Untuk menjaga kepuasan masyarakat, maka perlu dikembangkan suatu mekanisme penilaian
kepuasan masyarakat atas pelayanan yang telah diberikan oleh penyelenggara pelayanan publik.
Dalam konsep manajemen pelayanan, kepuasan pelanggan dapat dicapai apabila produk pelayanan
yang diberikan oleh penyedia pelayanan memenuhi kualitas yang diharapkan masyarakat. Oleh
karena itu, survei kepuasan pelanggan memiliki arti penting dalam upaya peningkatan pelayanan
publik.
Bayu Suryaningrat. 1984. Etika Administrasi Negara, Etika Pemerintahan, Etika Jabatan.
Bandung: Pustaka.
Wahyudi , Kumorotomo. 1992. Etika administrasi Negara. Rajawali Pers: Jakarta.
Gie, The Liang, Djohermansyah Djohan, dan Milwan. 2021. Etika Administrasi Pemerintahan Edisi 3.
Tangerang Selatan: Universitas Terbuka.
2. Hal-hal yang harus dilakukan seorang administrator pemerintahan harus bekerja, sehingga
menciptakan rasa aman dan damai dimasyarakat:
a. Kesetiaan
Kesetiaan adalah kesadaran untuk setulusnya patuh pada tujuan bangsa, peraturan perundang-
undangan dan institusi demi tercapainya sebuah tujuan.
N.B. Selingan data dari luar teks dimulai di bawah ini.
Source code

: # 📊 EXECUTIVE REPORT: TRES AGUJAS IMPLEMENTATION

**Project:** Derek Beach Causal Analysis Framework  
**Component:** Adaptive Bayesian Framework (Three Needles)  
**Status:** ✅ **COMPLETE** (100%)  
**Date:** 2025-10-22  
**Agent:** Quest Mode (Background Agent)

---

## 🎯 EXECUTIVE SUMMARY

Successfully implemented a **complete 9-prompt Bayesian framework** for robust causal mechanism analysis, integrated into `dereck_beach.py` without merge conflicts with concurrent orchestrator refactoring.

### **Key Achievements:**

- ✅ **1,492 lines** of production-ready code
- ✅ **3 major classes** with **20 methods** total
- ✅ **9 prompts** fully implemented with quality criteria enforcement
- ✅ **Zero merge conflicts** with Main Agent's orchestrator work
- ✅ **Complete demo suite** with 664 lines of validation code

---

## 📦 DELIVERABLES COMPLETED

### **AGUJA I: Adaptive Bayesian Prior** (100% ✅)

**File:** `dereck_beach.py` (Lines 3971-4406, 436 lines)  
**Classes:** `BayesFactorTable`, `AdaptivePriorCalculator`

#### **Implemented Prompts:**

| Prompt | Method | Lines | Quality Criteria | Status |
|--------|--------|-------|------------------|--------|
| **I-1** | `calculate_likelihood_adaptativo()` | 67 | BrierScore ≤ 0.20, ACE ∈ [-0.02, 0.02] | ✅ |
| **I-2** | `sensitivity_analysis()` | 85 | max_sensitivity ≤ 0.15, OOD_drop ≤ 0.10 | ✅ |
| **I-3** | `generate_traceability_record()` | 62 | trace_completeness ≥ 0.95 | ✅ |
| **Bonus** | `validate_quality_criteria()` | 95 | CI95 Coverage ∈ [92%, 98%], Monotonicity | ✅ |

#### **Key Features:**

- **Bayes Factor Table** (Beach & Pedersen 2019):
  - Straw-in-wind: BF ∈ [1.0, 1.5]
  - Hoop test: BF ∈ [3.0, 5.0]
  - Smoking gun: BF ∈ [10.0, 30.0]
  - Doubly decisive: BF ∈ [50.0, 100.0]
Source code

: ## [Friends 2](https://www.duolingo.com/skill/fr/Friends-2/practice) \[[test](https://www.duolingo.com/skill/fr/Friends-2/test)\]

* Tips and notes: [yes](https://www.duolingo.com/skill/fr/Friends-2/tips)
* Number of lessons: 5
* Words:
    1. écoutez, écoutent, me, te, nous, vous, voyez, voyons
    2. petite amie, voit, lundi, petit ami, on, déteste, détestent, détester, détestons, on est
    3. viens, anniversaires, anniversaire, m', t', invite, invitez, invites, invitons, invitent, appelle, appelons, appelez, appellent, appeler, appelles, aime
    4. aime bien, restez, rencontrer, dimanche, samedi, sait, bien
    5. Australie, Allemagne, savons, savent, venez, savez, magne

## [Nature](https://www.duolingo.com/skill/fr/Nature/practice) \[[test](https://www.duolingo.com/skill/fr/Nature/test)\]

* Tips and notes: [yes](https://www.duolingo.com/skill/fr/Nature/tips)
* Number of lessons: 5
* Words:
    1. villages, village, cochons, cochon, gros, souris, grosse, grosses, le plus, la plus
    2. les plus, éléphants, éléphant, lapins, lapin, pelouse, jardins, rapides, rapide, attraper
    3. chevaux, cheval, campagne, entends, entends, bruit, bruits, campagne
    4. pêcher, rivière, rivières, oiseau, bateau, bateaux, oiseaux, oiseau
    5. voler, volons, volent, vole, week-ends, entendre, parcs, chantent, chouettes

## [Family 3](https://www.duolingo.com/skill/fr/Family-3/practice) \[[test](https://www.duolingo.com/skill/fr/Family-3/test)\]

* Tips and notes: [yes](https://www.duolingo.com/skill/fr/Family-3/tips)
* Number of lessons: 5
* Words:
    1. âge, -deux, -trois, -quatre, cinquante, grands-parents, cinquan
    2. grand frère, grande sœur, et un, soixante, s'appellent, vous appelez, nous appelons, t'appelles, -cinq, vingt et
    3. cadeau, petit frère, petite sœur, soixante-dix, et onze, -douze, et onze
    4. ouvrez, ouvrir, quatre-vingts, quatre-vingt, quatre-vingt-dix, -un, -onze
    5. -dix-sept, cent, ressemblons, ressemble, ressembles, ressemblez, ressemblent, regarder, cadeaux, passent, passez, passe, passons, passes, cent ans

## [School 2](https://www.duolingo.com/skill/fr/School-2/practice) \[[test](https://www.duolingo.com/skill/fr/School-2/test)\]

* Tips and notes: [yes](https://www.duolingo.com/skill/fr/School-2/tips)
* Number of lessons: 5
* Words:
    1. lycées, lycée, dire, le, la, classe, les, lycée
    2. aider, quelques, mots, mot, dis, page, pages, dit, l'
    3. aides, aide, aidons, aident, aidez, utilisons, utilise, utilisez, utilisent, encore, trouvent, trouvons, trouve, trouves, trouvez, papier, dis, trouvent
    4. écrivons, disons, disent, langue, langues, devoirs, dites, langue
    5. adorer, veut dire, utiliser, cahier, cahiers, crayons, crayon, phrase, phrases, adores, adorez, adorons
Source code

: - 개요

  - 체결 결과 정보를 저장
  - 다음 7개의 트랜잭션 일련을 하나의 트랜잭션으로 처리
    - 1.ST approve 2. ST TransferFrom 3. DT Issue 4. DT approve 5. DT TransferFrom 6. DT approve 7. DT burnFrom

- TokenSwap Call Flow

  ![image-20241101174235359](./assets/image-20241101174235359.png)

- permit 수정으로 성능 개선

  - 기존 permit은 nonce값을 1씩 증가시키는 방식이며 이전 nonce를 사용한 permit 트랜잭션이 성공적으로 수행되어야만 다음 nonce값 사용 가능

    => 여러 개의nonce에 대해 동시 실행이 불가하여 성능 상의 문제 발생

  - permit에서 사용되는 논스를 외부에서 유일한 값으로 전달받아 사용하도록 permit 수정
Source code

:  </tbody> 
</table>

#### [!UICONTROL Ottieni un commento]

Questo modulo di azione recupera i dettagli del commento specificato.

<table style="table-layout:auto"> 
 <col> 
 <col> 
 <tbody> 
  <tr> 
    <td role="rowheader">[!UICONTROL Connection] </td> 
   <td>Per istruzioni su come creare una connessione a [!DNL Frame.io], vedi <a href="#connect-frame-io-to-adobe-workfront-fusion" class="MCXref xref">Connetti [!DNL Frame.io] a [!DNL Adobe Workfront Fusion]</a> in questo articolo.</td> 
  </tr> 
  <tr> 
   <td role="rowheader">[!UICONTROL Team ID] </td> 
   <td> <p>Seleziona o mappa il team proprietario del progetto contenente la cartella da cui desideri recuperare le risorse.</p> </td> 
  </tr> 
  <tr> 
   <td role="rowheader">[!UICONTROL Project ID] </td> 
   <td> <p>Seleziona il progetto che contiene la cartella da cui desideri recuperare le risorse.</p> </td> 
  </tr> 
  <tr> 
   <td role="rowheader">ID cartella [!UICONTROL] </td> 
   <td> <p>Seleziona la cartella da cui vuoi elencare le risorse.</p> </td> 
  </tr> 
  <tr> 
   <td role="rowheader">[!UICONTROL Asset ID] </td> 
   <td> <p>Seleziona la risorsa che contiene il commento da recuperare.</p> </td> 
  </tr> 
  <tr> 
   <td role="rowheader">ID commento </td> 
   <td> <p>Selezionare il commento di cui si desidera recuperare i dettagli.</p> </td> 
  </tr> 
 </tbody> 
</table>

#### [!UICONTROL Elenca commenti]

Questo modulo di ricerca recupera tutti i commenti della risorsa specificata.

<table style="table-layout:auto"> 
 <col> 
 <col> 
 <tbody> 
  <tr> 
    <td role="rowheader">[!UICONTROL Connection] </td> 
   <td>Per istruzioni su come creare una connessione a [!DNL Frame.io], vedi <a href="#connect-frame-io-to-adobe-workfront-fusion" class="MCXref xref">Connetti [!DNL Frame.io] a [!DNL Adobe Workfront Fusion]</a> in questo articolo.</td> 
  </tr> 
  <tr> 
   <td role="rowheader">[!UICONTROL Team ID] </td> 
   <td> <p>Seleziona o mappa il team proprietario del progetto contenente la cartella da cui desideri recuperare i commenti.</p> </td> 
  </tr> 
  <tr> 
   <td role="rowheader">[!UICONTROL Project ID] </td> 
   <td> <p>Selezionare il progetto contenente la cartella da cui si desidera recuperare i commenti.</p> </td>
b. Pengabdian (dedication)
Merupakan suatu keinginan untuk menjalankan tugas - tugas pekerjaan dengan semua tenaga
(mentak atau pikiran & fisik), seluruh semangat kegairahan, & sepenuh perhatian tanpa pamrih
apa - apa yang bersifat pribadi, misalnya ingin cepat naik pangkat / diberi tanda jasa. Setiap
petugas dalam administrasi pemerintahan dalam melaksanakan tugas-nya
harus selalu dan terus menerus menunjukkan keterlibatan diri (involvement of selself) &
penuh antusiasme. Kecenderungan bekerja setengah hati/asal jadi, tidak boleh ada
dalam diri setiap petugas yang baik. Pengabdian itu terarah pada jabatannya,
keahliannya, dan bidang profesinya.
c. Kesetiaan (loyality)
Kesetiaan adalah suatu kebajikan moral, yaitu sebagai kesadaran seseorang petugas untuk
setulusnya patuh kepada konstitusi negara, tujuan bangsa, peraturan perundang- undangan,
jabatan / badan / instansi, tugas, maupun atasan demi tercapainya cita - cita bersama yang
diharapkan. Pelaksanaan tugas pekerjaan dengan ukuran rangkap, pertimbangan untung - rugi
atau bahkan dengan kebiasaan sabotase, tidak dikenal dalam setiap petugas yang baik. Jika
seorang petugas tidak dapat menjalankan tugas jabatannya dengan sepenuh
kemampuan, tidak bersedia terikat patuh pada badan / instansinya, atau tidak merasa cocok
dengan kebijakan pihak pimpinannya, maka tindakan etis adalah dengan mengundurkan diri dari
jabatannya.
3. Pada dasarnya manusia dalam kehidupannya tidak bisa hidup dengan seenaknya sendiri, karena
dalam kehidupan masyarakat terdapat berbagai aturan, dimana aturan-aturan tersebut sesuai dengan
norma-norma dan nilai-nilai yang sesuai dengan kaidah yang berlaku di masyarakat. Sehingga
manusia atau individu yang memiliki moral baik, dapat bertindak dan berperilaku sesuai dengan
norma-norma dan nilai-nilai yang berlaku di masyarakat.
SUMBER:
Gie, The Liang, Djohermansyah Djohan, dan Milwan. 2021. Etika Administrasi Pemerintahan Edisi 3.
Tangerang Selatan: Universitas Terbuka.